With salary rises across the border more than double that of Hong Kong, it’s no surprise there has been a sea change in attitudes.
“In the past, people were hesitant to move to China, but nowadays it’s widely accepted that in certain roles you will be stationed in China or have to travel there regularly,” says Howard Chan, regional director at Michael Page International.
A recent survey by the recruitment company found that two-thirds of Hong Kong employees would consider joining a Chinese organisation, while five per cent said they would strongly consider it.
“Ten years ago most Chinese enterprises were state-owned, very China-focused and not as flexible. Now many have established a strong presence overseas and set up offices in Hong Kong. That means more jobs. The negative views people might have had before about working for a mainland firm are going,” says Chan, pointing to mainland success stories such as Tencent and Alibaba.
Mainland organisations make up 42 per cent of the total market capitalisation of the Hong Kong stock market, but the actual figure is much higher as businesspeople from the mainland control many Hong Kong-registered firms. Last year almost 80 per cent of funds raised from Chinese IPOs were by mainland organisations.
The fact that mainland firms are seen as fast-growing enterprises was the top reason (55 per cent) for considering joining one, according to the 2016 Michael Page Greater China Employee Intentions Report. This was followed by good remuneration (36 per cent) and stronger long-term career progression and promotion opportunities (35 per cent).
“The parity between Hong Kong and China salaries is becoming closer and closer.
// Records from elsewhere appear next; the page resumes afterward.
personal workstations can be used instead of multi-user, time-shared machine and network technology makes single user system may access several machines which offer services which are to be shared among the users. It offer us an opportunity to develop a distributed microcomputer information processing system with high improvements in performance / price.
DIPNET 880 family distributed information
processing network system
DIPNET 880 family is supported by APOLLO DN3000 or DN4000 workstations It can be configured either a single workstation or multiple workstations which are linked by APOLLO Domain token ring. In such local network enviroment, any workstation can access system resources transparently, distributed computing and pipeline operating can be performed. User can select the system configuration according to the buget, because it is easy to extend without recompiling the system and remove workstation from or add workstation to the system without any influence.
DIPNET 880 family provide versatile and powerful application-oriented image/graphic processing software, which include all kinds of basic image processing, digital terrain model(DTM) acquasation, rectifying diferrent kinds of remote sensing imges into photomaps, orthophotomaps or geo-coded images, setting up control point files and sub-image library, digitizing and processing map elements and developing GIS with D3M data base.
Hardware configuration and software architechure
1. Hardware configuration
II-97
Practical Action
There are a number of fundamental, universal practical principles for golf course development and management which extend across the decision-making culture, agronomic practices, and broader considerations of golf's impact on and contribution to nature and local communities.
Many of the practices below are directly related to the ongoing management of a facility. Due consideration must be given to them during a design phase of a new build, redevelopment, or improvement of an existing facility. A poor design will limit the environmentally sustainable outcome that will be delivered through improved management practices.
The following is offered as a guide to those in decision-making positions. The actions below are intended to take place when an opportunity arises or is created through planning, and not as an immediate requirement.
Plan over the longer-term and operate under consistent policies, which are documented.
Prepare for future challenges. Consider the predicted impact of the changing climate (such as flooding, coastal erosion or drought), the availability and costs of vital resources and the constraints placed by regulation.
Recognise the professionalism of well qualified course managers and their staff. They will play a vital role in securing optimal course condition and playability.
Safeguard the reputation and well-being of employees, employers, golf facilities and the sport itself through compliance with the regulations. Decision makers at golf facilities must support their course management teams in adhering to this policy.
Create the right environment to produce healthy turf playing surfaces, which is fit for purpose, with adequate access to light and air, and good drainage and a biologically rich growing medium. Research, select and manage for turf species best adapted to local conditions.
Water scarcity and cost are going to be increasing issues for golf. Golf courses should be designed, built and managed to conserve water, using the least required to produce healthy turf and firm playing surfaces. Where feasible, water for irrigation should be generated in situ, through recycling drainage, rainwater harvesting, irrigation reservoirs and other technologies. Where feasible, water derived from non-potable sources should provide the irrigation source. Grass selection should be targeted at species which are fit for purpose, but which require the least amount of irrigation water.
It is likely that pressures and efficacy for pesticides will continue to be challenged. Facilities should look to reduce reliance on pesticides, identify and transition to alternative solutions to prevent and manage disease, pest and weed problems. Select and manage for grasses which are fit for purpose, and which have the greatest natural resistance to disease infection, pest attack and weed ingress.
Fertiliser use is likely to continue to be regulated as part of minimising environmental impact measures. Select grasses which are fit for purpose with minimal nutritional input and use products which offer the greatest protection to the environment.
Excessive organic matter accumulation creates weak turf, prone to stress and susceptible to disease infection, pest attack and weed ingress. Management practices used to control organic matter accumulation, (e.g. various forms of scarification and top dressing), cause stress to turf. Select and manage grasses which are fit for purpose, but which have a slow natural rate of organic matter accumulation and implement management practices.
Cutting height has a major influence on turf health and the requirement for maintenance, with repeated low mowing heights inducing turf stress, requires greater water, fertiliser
The RMB is still stronger than the Hong Kong dollar, so people get a higher premium to work in China,” says Chan.
According to the Michael Page report, the main reason for any lingering negative perception of mainland firms was a perceived poor focus on employee welfare and a poor brand image. But Chan says firms have been working hard to change these perceptions.
Also making the grass look a little greener across the border is the fact that annual pay rises in China are double that of Hong Kong this year. While Hong Kong workers can expect an average pay increase of between three and six per cent this year, those on the mainland are looking forward to six to 10 per cent, according to a recent study by Hays.
The survey by the recruitment firm – which interviewed more than 3,000 employers in Hong Kong, mainland China, Singapore, Japan and Malaysia – found that 57 per cent of Hong Kong organisations planned to give modest pay rises of three to six per cent, while only 20 per cent were considering offering more than six per cent.